Mobile Ecosystem

VC Rich Wong on mobile, marketing, AI, bots, and digital assistants

John Koetsier

Rich Wong

“The AI-driven chatbot is not going to dominate everything, by any means, or even get anywhere close to that.”

That’s just one of the things that venture capitalist Rich Wong told me a couple of weeks ago at TUNE’s Postback conference in Seattle. But bots will, he said, be an important point of interaction for certain kinds of companies and certain kinds of use cases:

But bots — especially AI-driven bots available today — are limited. Something that many technologists hope will be much less limited are personal digital assistants like Siri, Alexa, Cortana, OK Google, Viv.ai, and others … perhaps even including a Watson-powered initiative from IBM at some point.

I asked Wong when these will be good enough to book a flight, reserve a room, and order tickets at the big game on demand, just as we ask them. His answer?

“Some of that is real now,” he said.

A real question for many brands, of course, is how they’ll communicate with customers. With bots, it’s on someone else’s messaging service. With personal digital assistants, it may very well be at the whim of platform owners.

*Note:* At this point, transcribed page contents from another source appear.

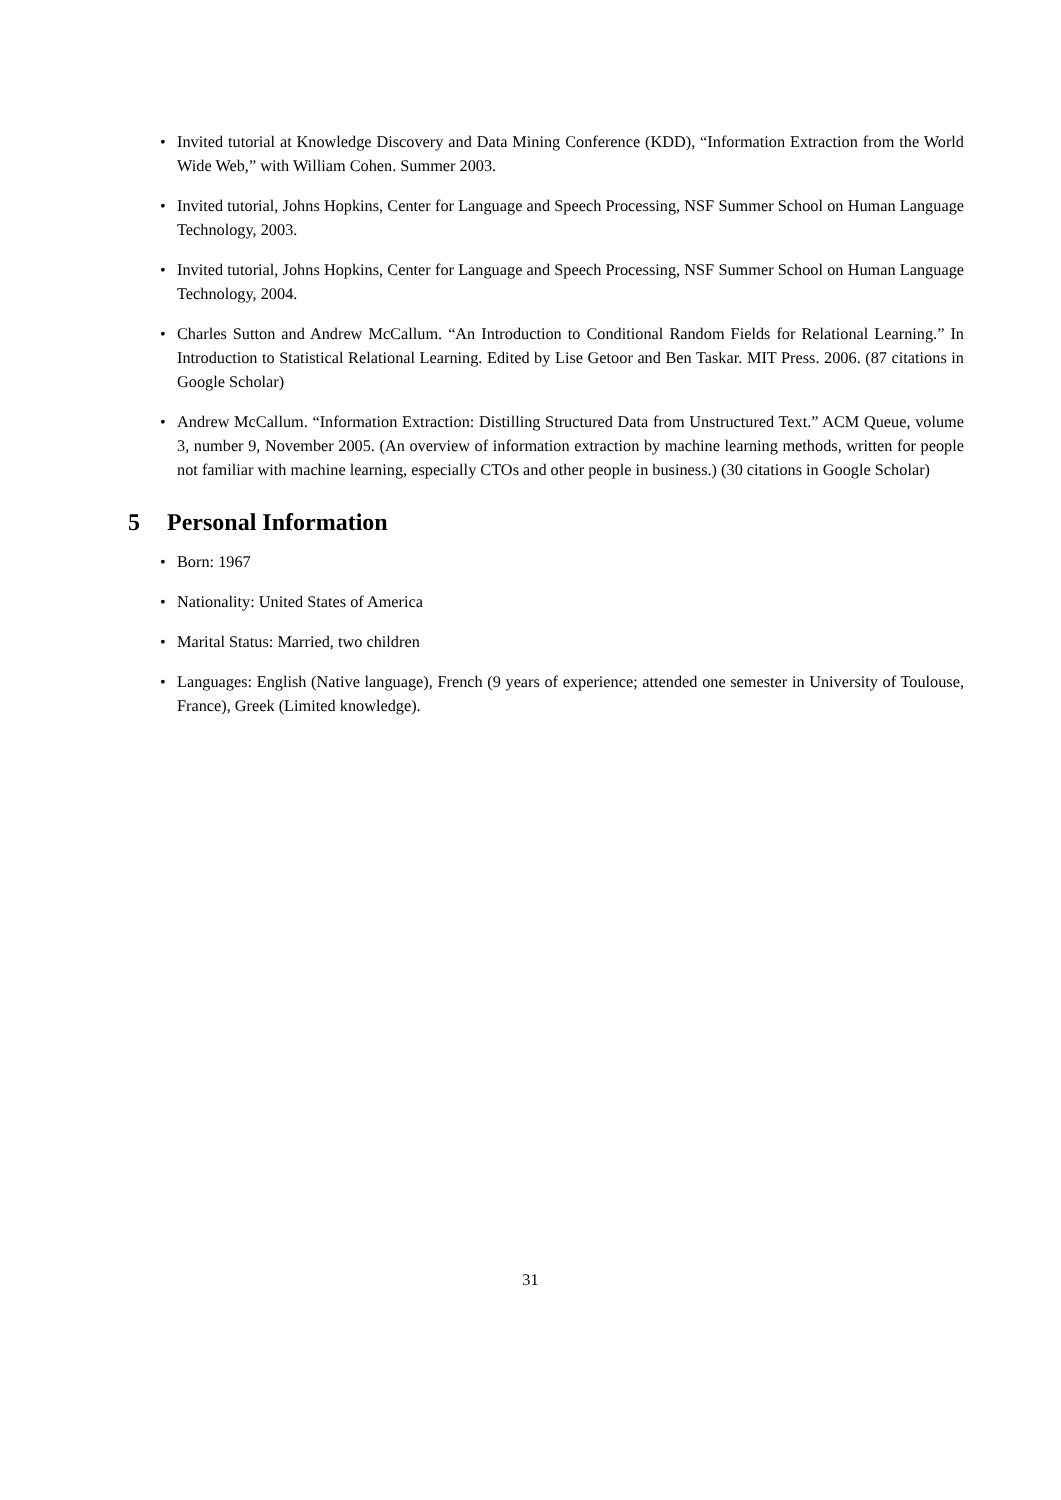• Invited tutorial at Knowledge Discovery and Data Mining Conference (KDD), “Information Extraction from the World Wide Web,” with William Cohen. Summer 2003.
• Invited tutorial, Johns Hopkins, Center for Language and Speech Processing, NSF Summer School on Human Language Technology, 2003.
• Invited tutorial, Johns Hopkins, Center for Language and Speech Processing, NSF Summer School on Human Language Technology, 2004.
• Charles Sutton and Andrew McCallum. “An Introduction to Conditional Random Fields for Relational Learning.” In Introduction to Statistical Relational Learning. Edited by Lise Getoor and Ben Taskar. MIT Press. 2006. (87 citations in Google Scholar)
• Andrew McCallum. “Information Extraction: Distilling Structured Data from Unstructured Text.” ACM Queue, volume 3, number 9, November 2005. (An overview of information extraction by machine learning methods, written for people not familiar with machine learning, especially CTOs and other people in business.) (30 citations in Google Scholar)
5 Personal Information
• Born: 1967
• Nationality: United States of America
• Marital Status: Married, two children
• Languages: English (Native language), French (9 years of experience; attended one semester in University of Toulouse, France), Greek (Limited knowledge).
31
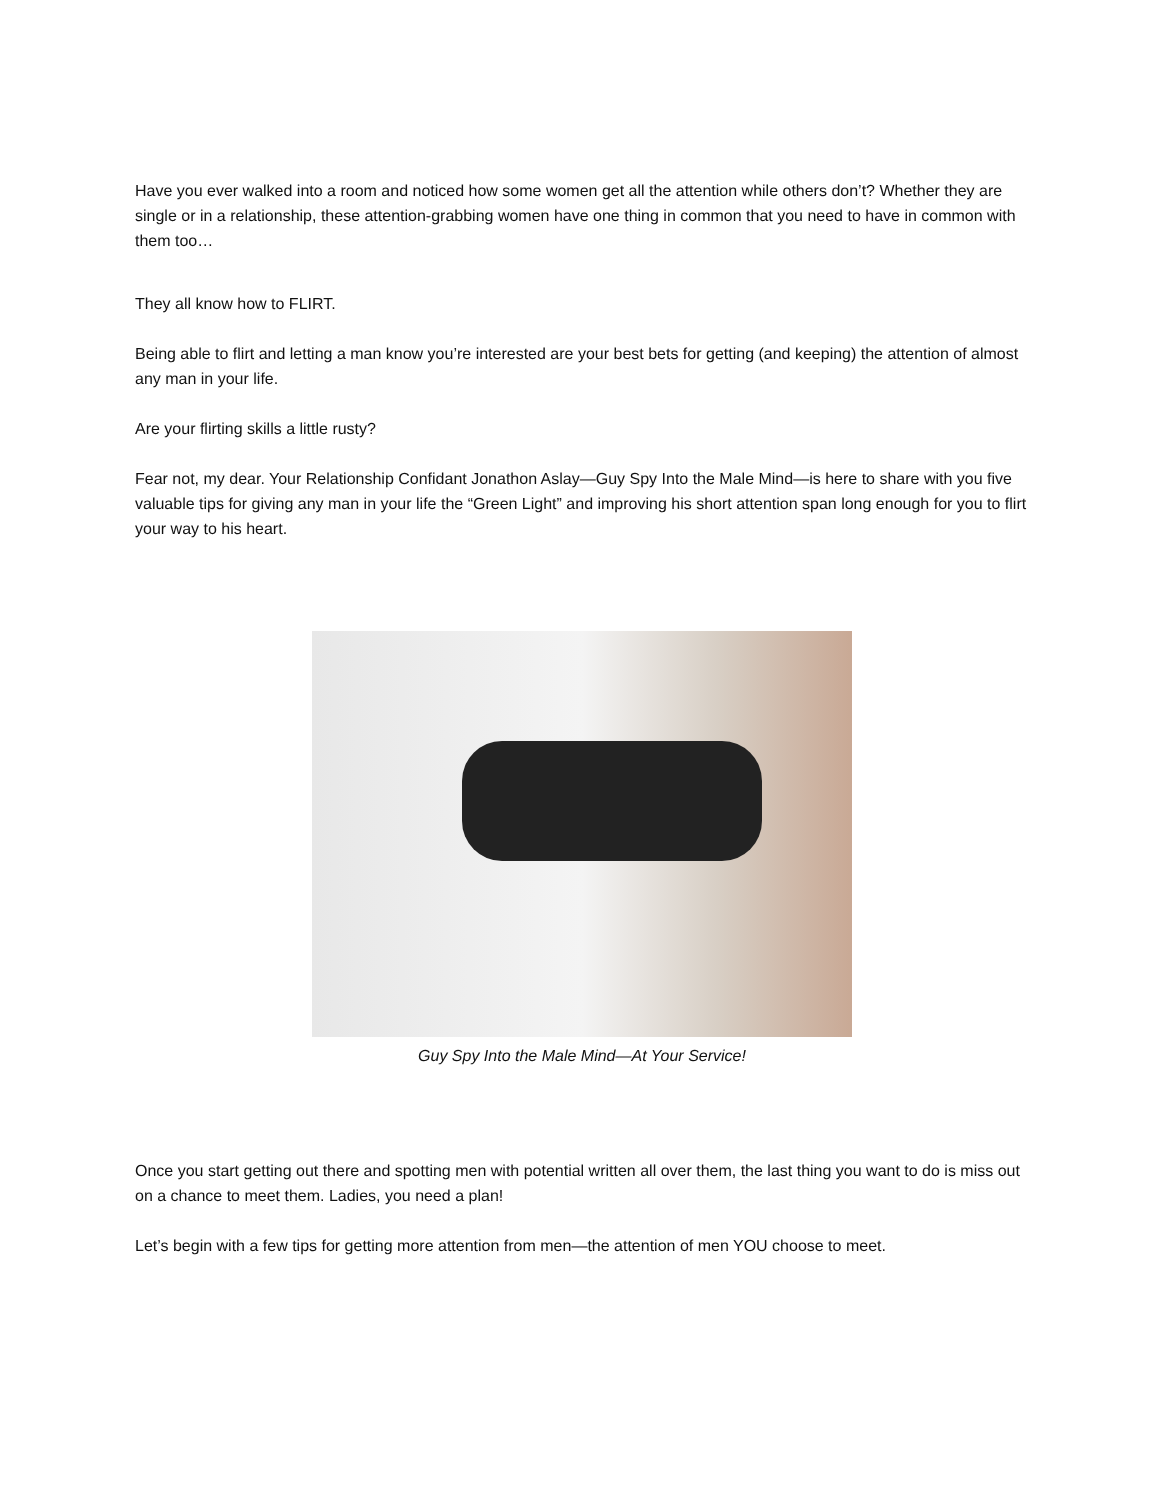Have you ever walked into a room and noticed how some women get all the attention while others don’t? Whether they are single or in a relationship, these attention-grabbing women have one thing in common that you need to have in common with them too…
They all know how to FLIRT.
Being able to flirt and letting a man know you’re interested are your best bets for getting (and keeping) the attention of almost any man in your life.
Are your flirting skills a little rusty?
Fear not, my dear. Your Relationship Confidant Jonathon Aslay—Guy Spy Into the Male Mind—is here to share with you five valuable tips for giving any man in your life the “Green Light” and improving his short attention span long enough for you to flirt your way to his heart.
Guy Spy Into the Male Mind—At Your Service!
Once you start getting out there and spotting men with potential written all over them, the last thing you want to do is miss out on a chance to meet them. Ladies, you need a plan!
Let’s begin with a few tips for getting more attention from men—the attention of men YOU choose to meet.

That’s challenging, because the great thing about apps right now is that when your app is on your customers’ phones, you are riding along with them on the “three-foot device” …never more than three feet from their bodies.

In other words, it’s the ultimate owned marketing platform.

Wong is confident, however, that whoever wins, there will be ways for marketers to message, communicate with, and hear from their customers. Apps will be a part of that story, as will bots. And, of course, artificially intelligent agents.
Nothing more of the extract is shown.